ASSIGNMENT: Give only the number of lines below that contain the string "behind", with case counting.

Dataset entries
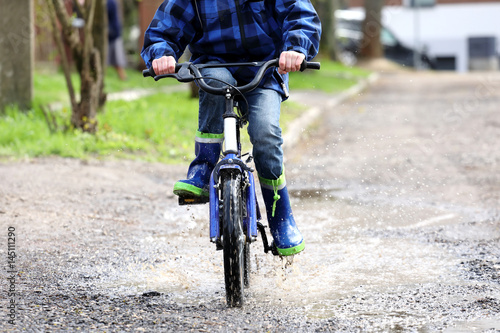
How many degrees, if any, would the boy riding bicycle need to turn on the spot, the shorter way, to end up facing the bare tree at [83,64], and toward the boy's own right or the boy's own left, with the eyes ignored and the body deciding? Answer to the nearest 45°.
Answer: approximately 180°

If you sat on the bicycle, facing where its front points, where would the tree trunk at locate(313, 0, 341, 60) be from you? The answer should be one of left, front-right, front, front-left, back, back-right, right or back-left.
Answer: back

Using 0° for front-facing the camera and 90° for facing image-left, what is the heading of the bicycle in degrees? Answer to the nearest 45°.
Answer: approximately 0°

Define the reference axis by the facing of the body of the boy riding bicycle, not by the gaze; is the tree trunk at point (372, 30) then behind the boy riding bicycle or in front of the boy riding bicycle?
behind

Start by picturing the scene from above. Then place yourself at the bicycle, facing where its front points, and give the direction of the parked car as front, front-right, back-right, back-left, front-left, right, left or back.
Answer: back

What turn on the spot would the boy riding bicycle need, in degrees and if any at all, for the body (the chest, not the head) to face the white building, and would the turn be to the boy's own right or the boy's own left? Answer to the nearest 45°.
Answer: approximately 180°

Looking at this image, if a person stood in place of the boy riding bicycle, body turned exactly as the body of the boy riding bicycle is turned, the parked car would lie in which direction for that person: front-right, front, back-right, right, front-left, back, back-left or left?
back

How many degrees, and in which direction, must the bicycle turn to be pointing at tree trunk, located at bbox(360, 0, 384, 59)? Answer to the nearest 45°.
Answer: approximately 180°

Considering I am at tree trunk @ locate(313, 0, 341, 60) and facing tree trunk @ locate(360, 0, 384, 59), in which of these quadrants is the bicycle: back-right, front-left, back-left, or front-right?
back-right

==

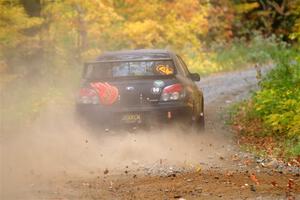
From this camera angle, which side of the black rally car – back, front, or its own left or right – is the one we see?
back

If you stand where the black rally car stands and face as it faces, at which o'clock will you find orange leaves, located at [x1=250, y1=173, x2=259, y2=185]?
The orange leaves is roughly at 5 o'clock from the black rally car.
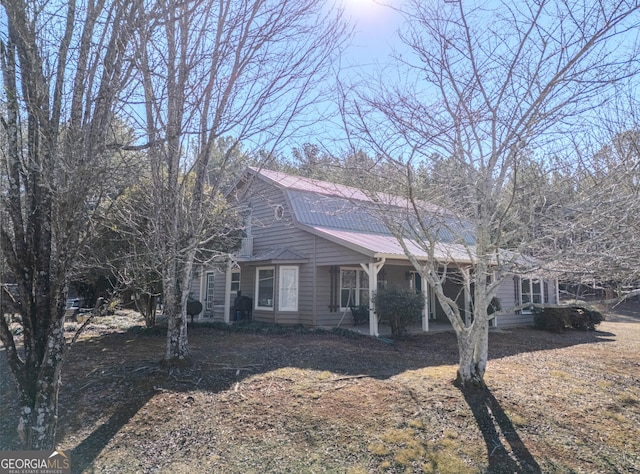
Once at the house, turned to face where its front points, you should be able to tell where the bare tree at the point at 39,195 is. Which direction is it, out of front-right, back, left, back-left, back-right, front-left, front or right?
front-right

EXERCISE SOLUTION: 2